While B.C.'s River Forecast Centre has not issued any flood watches or warnings for waterways in the area, a high streamflow advisory is in effect for the Lower Fraser River from Quesnel downstream, including Big Bar, Boston Bar, and the Fraser Valley from Hope to the ocean.

"Snowmelt … has been rapid, with two-thirds of the annual snow accumulation now melted. Flows on the Fraser River are anticipated to remain well above normal for this time of year over the next several weeks," the advisory says.

"Over the next week or so in particular, risks for rising flows will mostly be driven by rainfall on top of already high river levels from snowmelt runoff."

In the Township of Langley, an evacuation alert has been issued for "the low lying unprotected areas" in Northwest Langley, Fort Langley and Glen Valley. The number of properties is not indicated but a map has been provided. In addition, the township says notices will be hand-delivered to affected properties.

In Abbotsford, 20 properties in the Glen Valley area have been placed on alert, with residents urged to start preparing for the possibility of an order to leave being issued.

"Residents will be given as much advance notice as possible prior to evacuation; however, you may receive limited notice due to changing conditions," the alert says.

Further east, the threat of flooding from the Harrison River has prompted an alert for 40 properties in the Harrison Mills area. Sand and sandbags are available to people in the area.

The Fraser Valley Regional District's Emergency Operations Centre has been activated.

"The Fraser Valley Regional District is notifying residents about high river levels this week and into the Canada Day long weekend," an update Monday said, noting the potential for flooding of both the Fraser and Harrison rivers.

"The FVRD cautions residents living in floodplain areas, especially those not protected by dikes, to monitor water levels and keep away from river edges and shorelines. During periods of high flow, river banks may be unstable and more prone to sudden collapse."

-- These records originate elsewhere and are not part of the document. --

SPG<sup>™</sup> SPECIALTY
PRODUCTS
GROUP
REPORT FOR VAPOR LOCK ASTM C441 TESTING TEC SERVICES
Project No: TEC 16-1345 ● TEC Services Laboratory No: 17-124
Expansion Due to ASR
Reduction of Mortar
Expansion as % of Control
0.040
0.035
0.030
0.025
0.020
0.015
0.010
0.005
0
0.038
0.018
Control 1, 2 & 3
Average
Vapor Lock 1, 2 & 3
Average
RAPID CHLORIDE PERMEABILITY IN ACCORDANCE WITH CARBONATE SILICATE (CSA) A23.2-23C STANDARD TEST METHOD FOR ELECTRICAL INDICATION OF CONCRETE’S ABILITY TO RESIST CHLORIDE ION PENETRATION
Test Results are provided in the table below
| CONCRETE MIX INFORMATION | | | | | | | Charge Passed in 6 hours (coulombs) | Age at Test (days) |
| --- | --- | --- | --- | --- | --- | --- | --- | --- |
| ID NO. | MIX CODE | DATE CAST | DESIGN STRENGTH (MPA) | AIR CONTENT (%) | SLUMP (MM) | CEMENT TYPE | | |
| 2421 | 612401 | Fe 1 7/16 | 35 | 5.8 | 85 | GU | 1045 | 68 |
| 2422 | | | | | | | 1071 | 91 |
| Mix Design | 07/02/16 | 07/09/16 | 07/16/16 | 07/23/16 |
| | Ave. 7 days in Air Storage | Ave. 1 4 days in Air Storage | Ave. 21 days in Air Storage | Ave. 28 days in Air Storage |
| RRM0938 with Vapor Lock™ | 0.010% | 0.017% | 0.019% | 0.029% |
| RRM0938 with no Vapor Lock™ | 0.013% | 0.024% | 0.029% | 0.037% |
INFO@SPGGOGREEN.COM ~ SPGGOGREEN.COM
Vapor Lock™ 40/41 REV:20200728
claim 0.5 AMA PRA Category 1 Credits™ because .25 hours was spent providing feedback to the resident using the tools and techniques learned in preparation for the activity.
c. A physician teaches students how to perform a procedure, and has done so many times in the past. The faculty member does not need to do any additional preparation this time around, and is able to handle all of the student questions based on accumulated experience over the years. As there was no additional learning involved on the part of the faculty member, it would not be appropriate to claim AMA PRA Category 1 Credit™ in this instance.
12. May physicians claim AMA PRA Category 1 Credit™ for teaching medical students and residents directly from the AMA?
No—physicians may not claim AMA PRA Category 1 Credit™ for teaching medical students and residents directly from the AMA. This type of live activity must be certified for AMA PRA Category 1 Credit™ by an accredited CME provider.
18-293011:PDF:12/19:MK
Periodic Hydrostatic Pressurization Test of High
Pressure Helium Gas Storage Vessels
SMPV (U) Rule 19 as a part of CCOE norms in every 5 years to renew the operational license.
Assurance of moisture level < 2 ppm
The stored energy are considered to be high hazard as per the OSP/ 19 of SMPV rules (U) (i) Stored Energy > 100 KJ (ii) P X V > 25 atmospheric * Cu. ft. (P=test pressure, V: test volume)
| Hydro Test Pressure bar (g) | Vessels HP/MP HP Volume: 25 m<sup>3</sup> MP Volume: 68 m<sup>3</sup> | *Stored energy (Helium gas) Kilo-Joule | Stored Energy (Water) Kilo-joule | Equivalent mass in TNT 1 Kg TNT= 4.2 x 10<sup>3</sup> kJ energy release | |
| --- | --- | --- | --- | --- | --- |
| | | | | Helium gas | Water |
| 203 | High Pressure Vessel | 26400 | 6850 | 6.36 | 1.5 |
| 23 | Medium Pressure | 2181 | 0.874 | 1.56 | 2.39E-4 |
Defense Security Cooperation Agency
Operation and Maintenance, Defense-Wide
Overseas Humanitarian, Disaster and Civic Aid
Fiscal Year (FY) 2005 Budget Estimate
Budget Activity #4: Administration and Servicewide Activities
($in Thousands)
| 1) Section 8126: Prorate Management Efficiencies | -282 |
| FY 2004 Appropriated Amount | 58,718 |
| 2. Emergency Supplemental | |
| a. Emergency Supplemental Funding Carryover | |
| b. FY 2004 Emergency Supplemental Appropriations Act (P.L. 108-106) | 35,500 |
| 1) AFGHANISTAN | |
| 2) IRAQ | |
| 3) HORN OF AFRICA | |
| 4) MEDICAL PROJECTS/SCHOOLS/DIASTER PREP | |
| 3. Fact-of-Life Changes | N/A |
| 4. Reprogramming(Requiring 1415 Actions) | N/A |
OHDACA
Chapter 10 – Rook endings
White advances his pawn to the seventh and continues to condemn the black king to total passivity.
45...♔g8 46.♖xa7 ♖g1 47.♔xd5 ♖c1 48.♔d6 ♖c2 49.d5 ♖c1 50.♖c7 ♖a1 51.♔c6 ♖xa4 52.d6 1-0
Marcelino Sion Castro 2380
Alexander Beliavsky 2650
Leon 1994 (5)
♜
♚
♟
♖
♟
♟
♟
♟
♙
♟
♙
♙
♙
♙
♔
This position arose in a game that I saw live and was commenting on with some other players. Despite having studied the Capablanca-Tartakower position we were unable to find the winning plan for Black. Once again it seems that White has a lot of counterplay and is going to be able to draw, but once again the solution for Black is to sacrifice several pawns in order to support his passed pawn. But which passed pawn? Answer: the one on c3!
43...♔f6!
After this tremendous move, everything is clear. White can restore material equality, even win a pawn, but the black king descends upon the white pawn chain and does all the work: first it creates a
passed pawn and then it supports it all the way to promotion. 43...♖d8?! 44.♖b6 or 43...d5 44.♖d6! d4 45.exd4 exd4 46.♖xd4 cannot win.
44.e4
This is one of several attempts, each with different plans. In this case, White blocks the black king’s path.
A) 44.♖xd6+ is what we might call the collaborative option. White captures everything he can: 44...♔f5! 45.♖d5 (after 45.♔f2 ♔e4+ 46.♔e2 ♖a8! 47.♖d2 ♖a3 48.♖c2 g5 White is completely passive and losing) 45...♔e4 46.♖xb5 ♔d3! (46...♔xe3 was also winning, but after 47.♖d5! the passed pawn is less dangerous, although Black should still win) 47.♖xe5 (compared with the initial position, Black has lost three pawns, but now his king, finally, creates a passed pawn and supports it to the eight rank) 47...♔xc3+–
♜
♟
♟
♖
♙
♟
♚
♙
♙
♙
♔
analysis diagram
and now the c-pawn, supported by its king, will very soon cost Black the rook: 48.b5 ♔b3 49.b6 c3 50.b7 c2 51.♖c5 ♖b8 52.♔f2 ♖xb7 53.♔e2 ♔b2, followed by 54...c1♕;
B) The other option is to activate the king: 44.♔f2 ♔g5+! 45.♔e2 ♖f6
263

Elsewhere in the province, severe thunderstorm watches cover a huge strip of the central and southern interior – from the Bulkley Valley south to the Okanagan and Elk Valley.

The unsettled weather, which could include strong winds, hail and torrential rain, has prompted the River Forecast Centre to issue a high streamflow advisory for waterways east of Vernon, Kelowna and Penticton.

It says conditions in Okanagan creeks are relatively high due to delayed snowmelt and recent heavy rain, and sudden rises or flooding are possible in response to downpours.

Thunderstorm watches also cover the area east of Williams Lake where sections of the Quesnel River remain under a flood warning.